La muerte de Feinmann es mucho más que la de un intelectual brillante, aceptado como tal en forma prácticamente unánime desde todo el espectro ideológico.
Murió un tipo que jamás esquivó bajar a tierra su saber. Que transmitió en forma sencilla cosas muy difíciles de la filosofía. Que las puso al servicio de la divulgación general, pero con una altura que difícilmente fuera acusable de caer en vulgatas insustanciales.
En los últimos tiempos, se lo leía mucho más cercano al pesimismo de la inteligencia que al optimismo de la voluntad.
Y ésa, al fin y al cabo, fue una muestra más de su coherencia de pensamiento: nunca ocultó que siempre estuvo más próximo a lo uno que a lo otro.
En todo caso, un mundo pandémico del que la humanidad no emerge mejor y el avance de expresiones de ultraderecha que reavivan peligros repugnantes, entre otras imágenes deprimentes, le dan la razón en aquello de que un intelectual está obligado al juicio crítico permanente. A no perder independencia de criterio. A no quedar atado en compromisos personales, partidarios o institucionales.
Sin ir más lejos, estaba enojado con las tibiezas de este gobierno. Con sus ausencias de valentía frente a los poderosos. Y bien que lo manifestó en algunas entrevistas. Pero a nadie se le pasaba por la cabeza decir que se había transformado, que sus señalamientos eran injustificables, que estaba sumado así como así al “fuego amigo”.
Dio el aviso impresionante de decirle a Horacio González que lo esperara, porque no iba a demorar mucho. Contra lo que reflejaba ese anticipo respecto de cuál era su estado de ánimo, siguió hasta hace poco con esas contratapas de Página/12 que impedían toda indiferencia.

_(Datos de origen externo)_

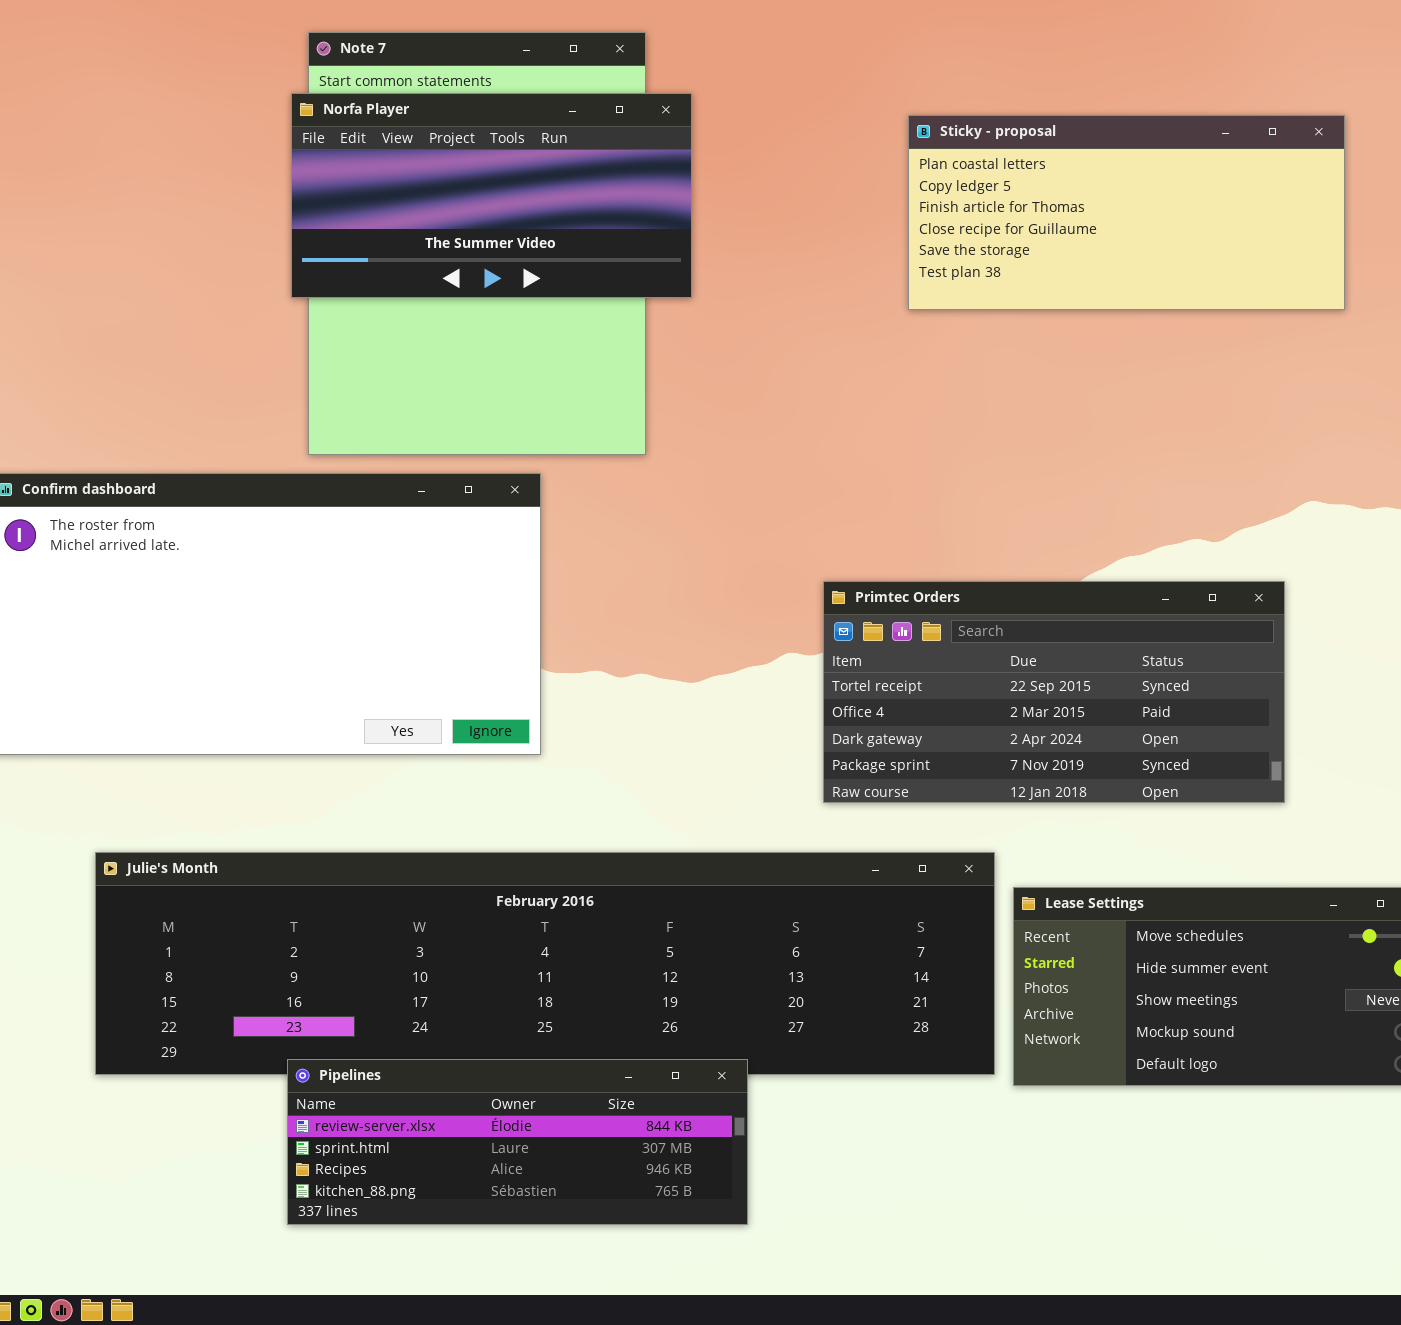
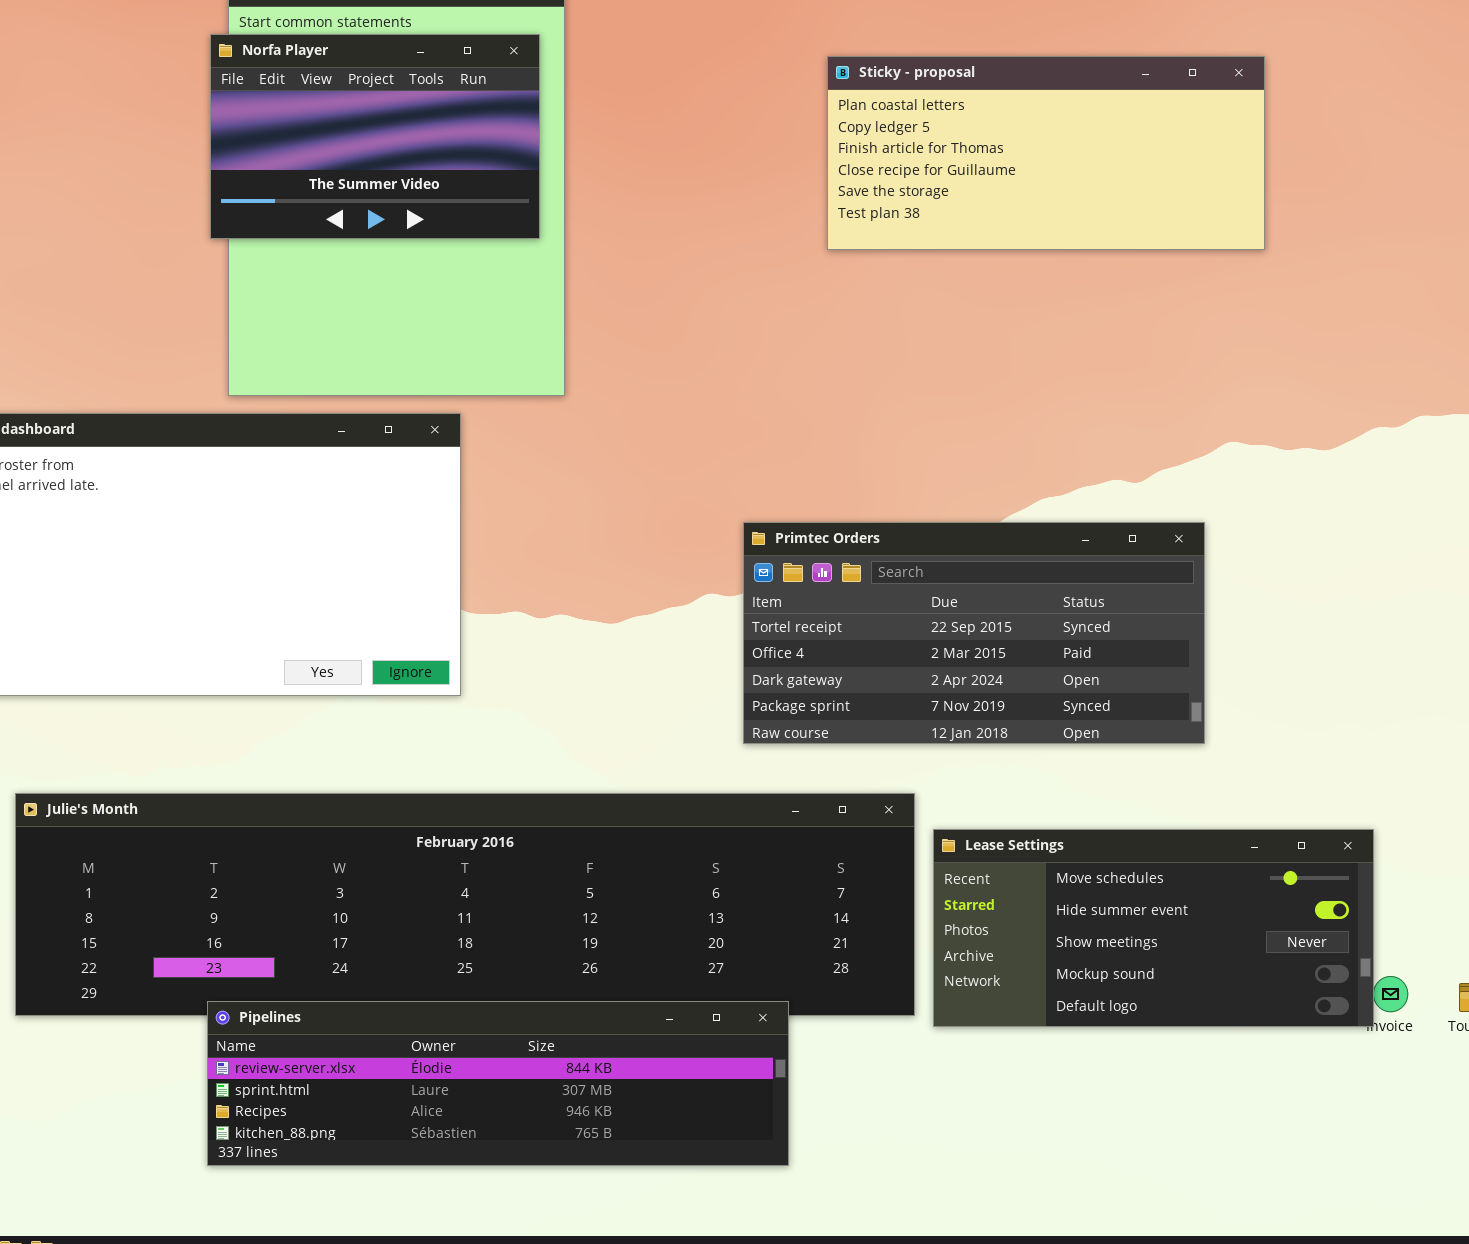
Norfa Player: [291,93,692,298] -> [210,34,540,239], resized
Pipelines: [287,1059,748,1225] -> [207,1001,789,1166], resized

Es indesmentible el lugar común de que en estas circunstancias hay que agarrase de que subsisten las obras del muerto. Y vaya si Feinmann deja un legado inmenso en formas de ensayo, literarias, periodísticas, de cursos. O de lo que cada quien seleccione.
Pero la verdad es que, en este momento, lo primero que le pasa a uno, y a tantísimos, es putear porque se siguen muriendo de los nuestros y porque las provocaciones imprescindibles de José Pablo se van a extrañar demasiado.